L'échec de la lutte contre l'immigration irrégulière n'est pas uniquement politique ou comptable : il pèse sur la vie des Français au quotidien. Le Gouvernement a-t-il véritablement l'ambition de mener une politique migratoire efficace sur le terrain ? Quand comptez-vous la mettre en oeuvre ?
M. le président.
La parole est à Mme la ministre déléguée.
Mme Marlène Schiappa, ministre déléguée.
Vous me demandez si le Gouvernement a la volonté d'appliquer une politique ambitieuse. La réponse, à l'évidence, est oui ! J'ai, dans mon propos, détaillé le projet de budget que nous avons élaboré en ce sens et présenté la volonté que le ministre de l'intérieur et moi-même partageons.
Il me semble d'abord, important de distinguer entre deux types de situations – ce que nous avons d'ailleurs clairement fait dans le projet de budget, sur la base d'un postulat presque philosophique, dirai-je. D'une part, il est des personnes qui n'ont pas vocation à rester sur le territoire français. Vous avez raison quand vous dites qu'elles doivent être reconduites à la frontière et que les OQTF doivent être exécutées. C'est le sens du travail que mène le ministre de l'intérieur, y compris sur le front diplomatique, en engageant parfois un rapport de force avec les pays qui refusent de délivrer des laissez-passer consulaires. Cette situation, vous le savez très bien, perdure depuis longtemps. Pour la première fois, la France a pris une action forte afin que les OQTF soient appliquées et que les laissez-passer consulaires soient délivrés.

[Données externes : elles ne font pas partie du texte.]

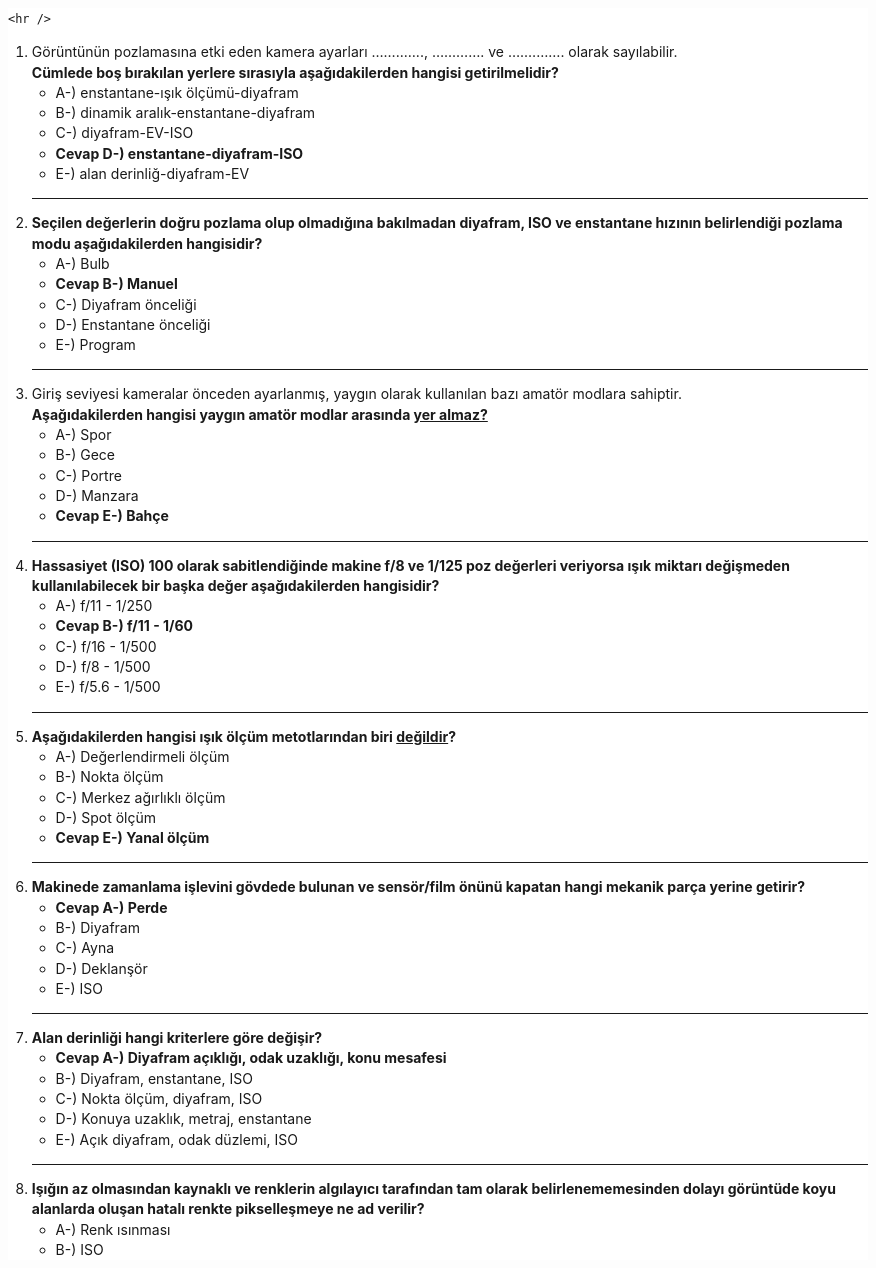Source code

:     <hr />
1. G&ouml;r&uuml;nt&uuml;n&uuml;n pozlamasına etki eden kamera ayarları &hellip;&hellip;..&hellip;.., &hellip;...&hellip;&hellip;. ve &hellip;.&hellip;&hellip;&hellip;. olarak sayılabilir.<br />
<strong>C&uuml;mlede boş bırakılan yerlere sırasıyla aşağıdakilerden hangisi getirilmelidir?</strong>
    - A-) enstantane-ışık &ouml;l&ccedil;&uuml;m&uuml;-diyafram
    - B-) dinamik aralık-enstantane-diyafram
    - C-) diyafram-EV-ISO
    - **Cevap D-) enstantane-diyafram-ISO**
    - E-) alan derinliğ-diyafram-EV
    <hr />
1. <strong>Se&ccedil;ilen değerlerin doğru pozlama olup olmadığına bakılmadan diyafram, ISO ve enstantane hızının belirlendiği pozlama modu aşağıdakilerden hangisidir?</strong>
    - A-) Bulb
    - **Cevap B-) Manuel**
    - C-) Diyafram &ouml;nceliği
    - D-) Enstantane &ouml;nceliği
    - E-) Program
    <hr />
1. Giriş seviyesi kameralar &ouml;nceden ayarlanmış,&nbsp;yaygın olarak kullanılan bazı amat&ouml;r modlara sahiptir.<br />
<strong>Aşağıdakilerden hangisi yaygın amat&ouml;r modlar arasında <u>yer almaz?</u></strong>
    - A-) Spor
    - B-) Gece
    - C-) Portre
    - D-) Manzara
    - **Cevap E-) Bah&ccedil;e**
    <hr />
1. <strong>Hassasiyet (ISO) 100 olarak sabitlendiğinde makine f/8 ve 1/125 poz değerleri veriyorsa ışık miktarı değişmeden kullanılabilecek bir başka değer aşağıdakilerden hangisidir?</strong>
    - A-) f/11 - 1/250
    - **Cevap B-) f/11 - 1/60**
    - C-) f/16 - 1/500
    - D-) f/8 - 1/500
    - E-) f/5.6 - 1/500
    <hr />
1. <strong>Aşağıdakilerden hangisi ışık &ouml;l&ccedil;&uuml;m metotlarından biri <u>değildir</u>?</strong>
    - A-) Değerlendirmeli &ouml;l&ccedil;&uuml;m
    - B-) Nokta &ouml;l&ccedil;&uuml;m
    - C-) Merkez ağırlıklı &ouml;l&ccedil;&uuml;m
    - D-) Spot &ouml;l&ccedil;&uuml;m
    - **Cevap E-) Yanal &ouml;l&ccedil;&uuml;m**
    <hr />
1. <strong>Makinede zamanlama işlevini g&ouml;vdede bulunan ve sens&ouml;r/film &ouml;n&uuml;n&uuml; kapatan hangi mekanik par&ccedil;a yerine getirir?</strong>
    - **Cevap A-) Perde**
    - B-) Diyafram
    - C-) Ayna
    - D-) Deklanş&ouml;r
    - E-) ISO
    <hr />
1. <strong>Alan derinliği hangi kriterlere g&ouml;re değişir?</strong>
    - **Cevap A-) Diyafram a&ccedil;ıklığı, odak uzaklığı, konu mesafesi**
    - B-) Diyafram, enstantane, ISO
    - C-) Nokta &ouml;l&ccedil;&uuml;m, diyafram, ISO
    - D-) Konuya uzaklık, metraj, enstantane
    - E-) A&ccedil;ık diyafram, odak d&uuml;zlemi, ISO
    <hr />
1. <strong>Işığın az olmasından kaynaklı ve renklerin algılayıcı tarafından tam olarak belirlenememesinden dolayı g&ouml;r&uuml;nt&uuml;de koyu alanlarda oluşan hatalı renkte pikselleşmeye ne ad verilir?</strong>
    - A-) Renk ısınması
    - B-) ISO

D'autre part, certaines personnes ont vocation à obtenir le statut de réfugié : celles qui vivent dans des pays en guerre ou sont persécutées dans leur pays d'origine, des petites filles menacées d'excision, des personnes LGBT+ menacées de mort, ou encore des réfugiés politiques…
M. Fabien Di Filippo.
Ce n'est pas la majorité des cas !
Mme Marlène Schiappa, ministre déléguée.
…que la France a vocation à accueillir, car elle est aussi le pays des droits de l'homme. C'est pourquoi nous avons alloué des crédits importants à l'OFPRA, afin d'appliquer la réduction des délais de réponse aux demandeurs d'asile adoptée par la représentation nationale en 2018.